EXERCISE TEXT section start

So, what strategies can you take to ensure digital equity across these spaces? 

Design accessibly. Accessibility benefits all users, not just those with a disability. When designing websites or creating documents to share with the public (or specific audiences), such as flyers, tip sheets, or briefs, be sure to use white space and color contrast. A page full of text can feel overwhelming to read. Break text up with graphics, tables, and charts, and be sure to leave space between imagery and text. Using colors and hues that are high in contrast helps to ensure that people with color insensitivity, color blindness, or an astigmatism can better distinguish items. 

Note: Section 508 of the Rehabilitation Act of 1973 requires federal agencies to “give disabled employees and members of the public access to information comparable to the access available to others.” While 508 compliance is not required outside of the federal space, its principles and associated tools can help you ensure your work is shared in an accessible way that increases usability for your audience. Click here to see a list of free accessibility checkers.

Consider how digital content is accessed. Audiences are not limited to reading materials in print or on a computer. In fact, most news is accessed today via smartphone or tablet, and for some, these tools are a primary means of accessing the internet. Mobile devices help alleviate the burden of having no internet access, residing in a location with an unstable connection, or not owning a computer. This makes mobile platform accessibility a critical consideration for the equitable transfer of knowledge. Additional resources for ensuring mobile accessibility and understanding its importance can be found at

Use plain language. Plain language refers to clear, concise, well-organized writing that follows best practices appropriate to topic area and intended audience. Technical language about a particular topic is sometimes necessary but avoiding overly technical terminology and jargon helps eliminate confusion and possible misinterpretation. To make sure you are using plain language, ask yourself:

  • Am I using passive rather than active voice?
  • Can I simplify my statements further?
  • Did I use acronyms or jargon?

If yes, there is room to make changes to improve your use of plain language.

Choose the right platform. If you’re holding a web-based meeting or event, such as a teleconference or webinar, be intentional about the technology you use. When a platform feels cumbersome or confusing, it may dissuade people from fully participating. When choosing your platform, consider options for engagement and accessibility.

Think about the engagement options the platform provides, such as polling, video, whiteboards, and other tools. While there are a multitude of options available, not every tool is appropriate for every type of engagement. Review these offerings in the context of your audience’s general skill set and the goals of your event. Ask yourself: 

  • Will these tools increase participant engagement?
  • Will they feel challenging to new users?
  • Will they be easy to use or feel clunky? 

For example, virtual whiteboarding that requires lots of audience participation may be great in some spaces, but cumbersome and stress-inducing in others. Know your audience and allow their needs to dictate the platform, pace, and structure of your meeting.

To ensure meetings are accessible for all participants, make sure that the platform you choose offers transcription and closed captioning. This ensures that users who have a hearing impairment, are working in loud environment, or are non-native speakers of the language can fully participate. Having technical support on standby is also ideal to assist with technology issues such as connectivity problems, loss of visual, and loss of sound. Recording helps ensure accessibility through allowing individuals who were not able to participate or attend the live engagement to watch what they missed later.

EXERCISE TEXT section end
RECORD EXCERPTS section start

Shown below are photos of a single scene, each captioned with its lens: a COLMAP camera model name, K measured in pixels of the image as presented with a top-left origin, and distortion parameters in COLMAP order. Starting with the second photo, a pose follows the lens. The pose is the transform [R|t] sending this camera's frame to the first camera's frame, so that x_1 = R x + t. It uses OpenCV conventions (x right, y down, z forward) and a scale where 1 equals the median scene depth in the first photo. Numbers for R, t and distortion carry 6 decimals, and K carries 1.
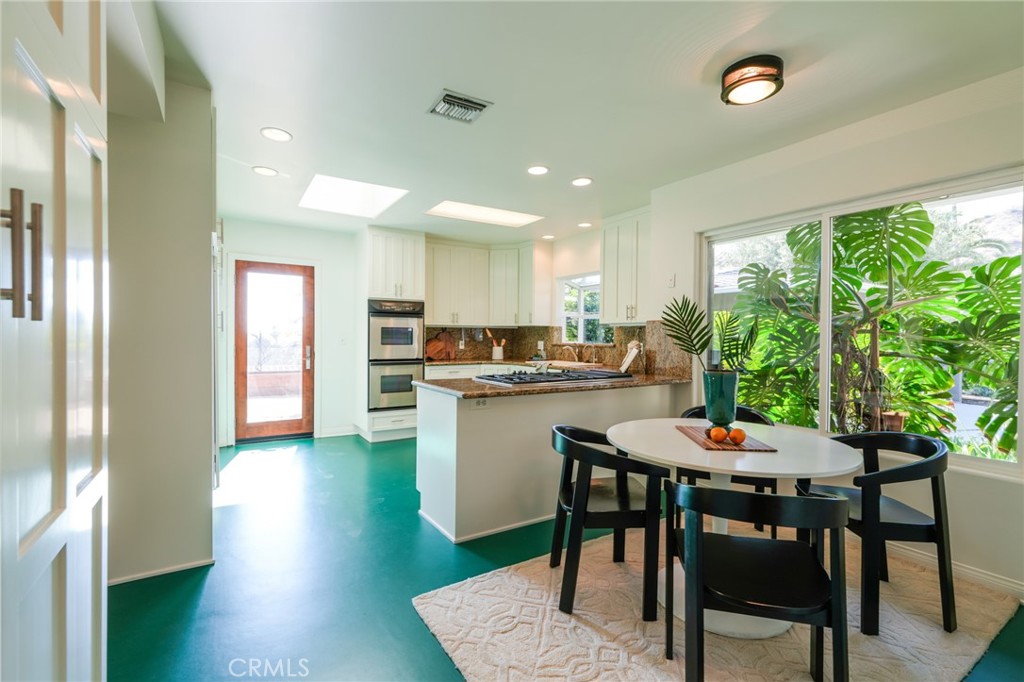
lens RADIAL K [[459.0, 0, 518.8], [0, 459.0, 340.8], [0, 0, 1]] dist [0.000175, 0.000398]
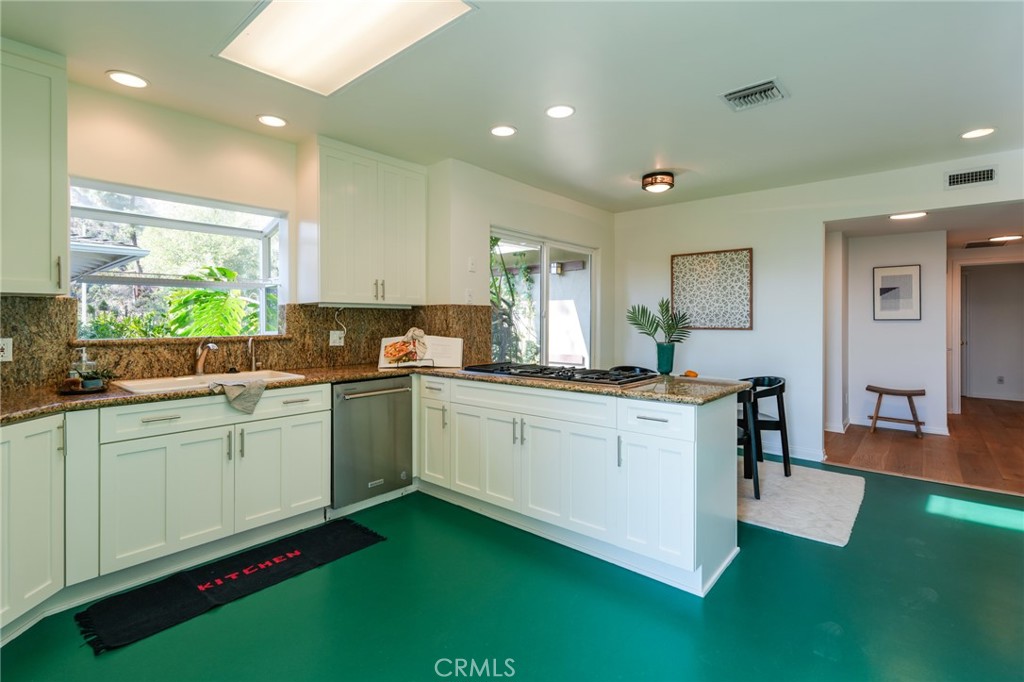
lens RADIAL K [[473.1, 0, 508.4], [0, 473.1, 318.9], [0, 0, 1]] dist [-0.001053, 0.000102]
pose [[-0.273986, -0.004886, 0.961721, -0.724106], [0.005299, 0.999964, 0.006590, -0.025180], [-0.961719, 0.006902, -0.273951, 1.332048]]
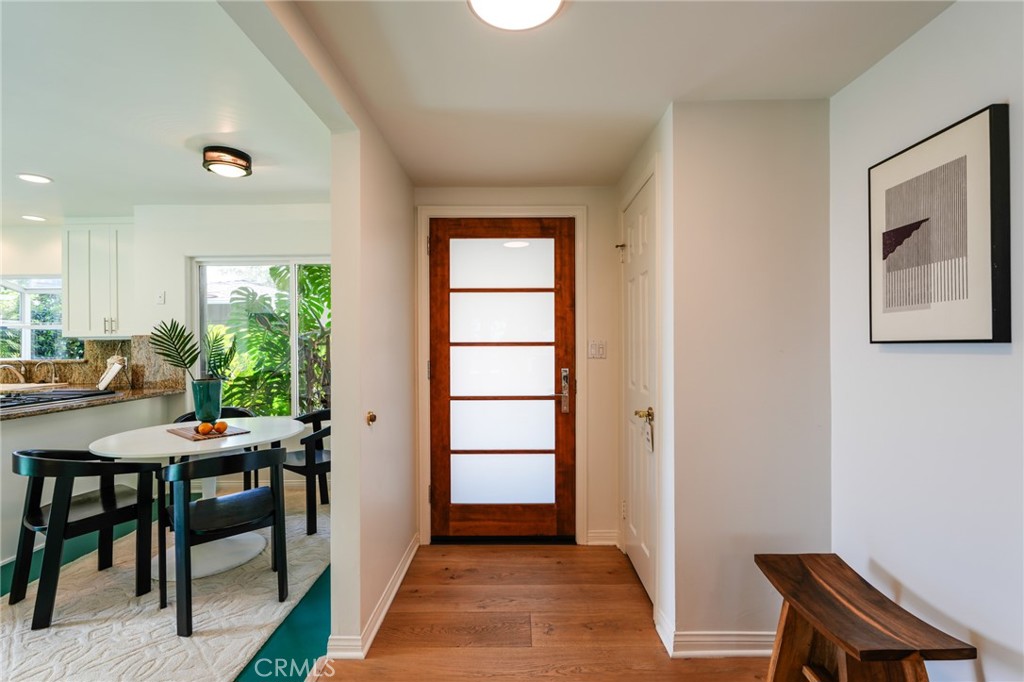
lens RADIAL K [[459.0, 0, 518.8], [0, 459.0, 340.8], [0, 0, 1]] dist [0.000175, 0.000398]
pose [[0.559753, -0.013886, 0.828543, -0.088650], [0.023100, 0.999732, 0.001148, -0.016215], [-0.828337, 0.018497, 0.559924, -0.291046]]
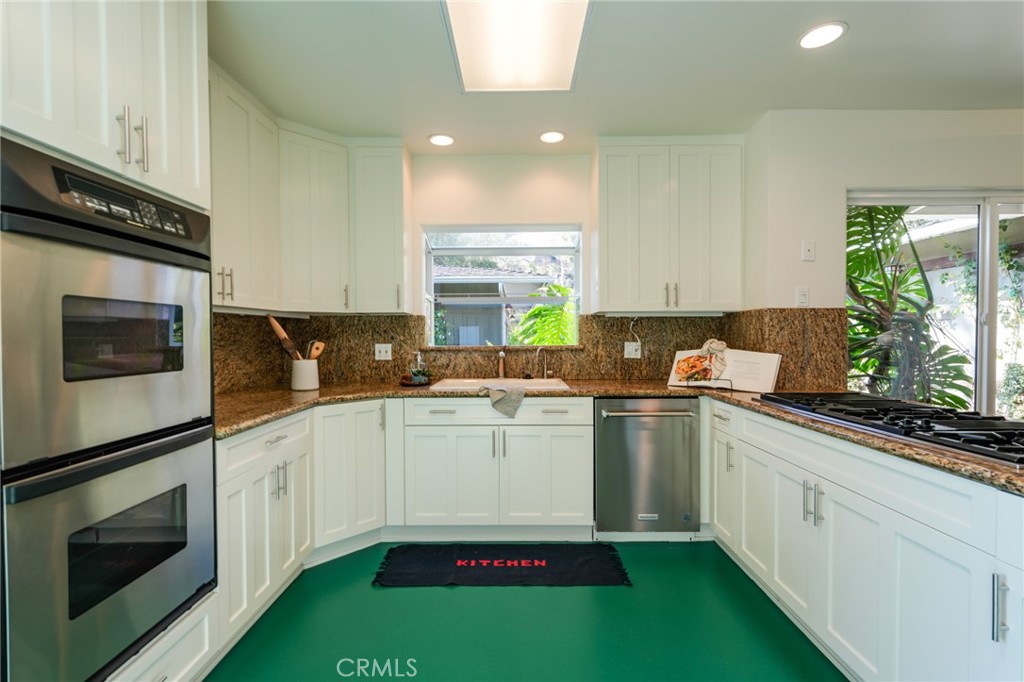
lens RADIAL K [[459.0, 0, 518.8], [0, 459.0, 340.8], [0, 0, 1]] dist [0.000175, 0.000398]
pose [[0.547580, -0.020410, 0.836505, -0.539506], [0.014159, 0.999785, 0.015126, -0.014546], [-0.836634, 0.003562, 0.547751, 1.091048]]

RECORD EXCERPTS section end
RECORD EXCERPTS section start

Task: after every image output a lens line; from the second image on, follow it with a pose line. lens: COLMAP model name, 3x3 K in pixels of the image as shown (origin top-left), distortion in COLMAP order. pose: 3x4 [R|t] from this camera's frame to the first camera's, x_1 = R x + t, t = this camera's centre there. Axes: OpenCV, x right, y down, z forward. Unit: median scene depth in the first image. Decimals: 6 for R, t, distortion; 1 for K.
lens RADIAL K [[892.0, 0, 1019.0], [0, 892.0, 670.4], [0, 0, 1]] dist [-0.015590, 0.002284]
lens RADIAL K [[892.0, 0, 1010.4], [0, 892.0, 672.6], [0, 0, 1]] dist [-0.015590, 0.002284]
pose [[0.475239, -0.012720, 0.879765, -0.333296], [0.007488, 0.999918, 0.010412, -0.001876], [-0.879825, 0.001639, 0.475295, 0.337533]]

RECORD EXCERPTS section end

INSTRUCTIONS FOR THE TASK - In the text on digital equity, Section 508 of which law requires federal agencies to give disabled employees and the public comparable access to information?

EXERCISE RESULT - The Rehabilitation Act of 1973.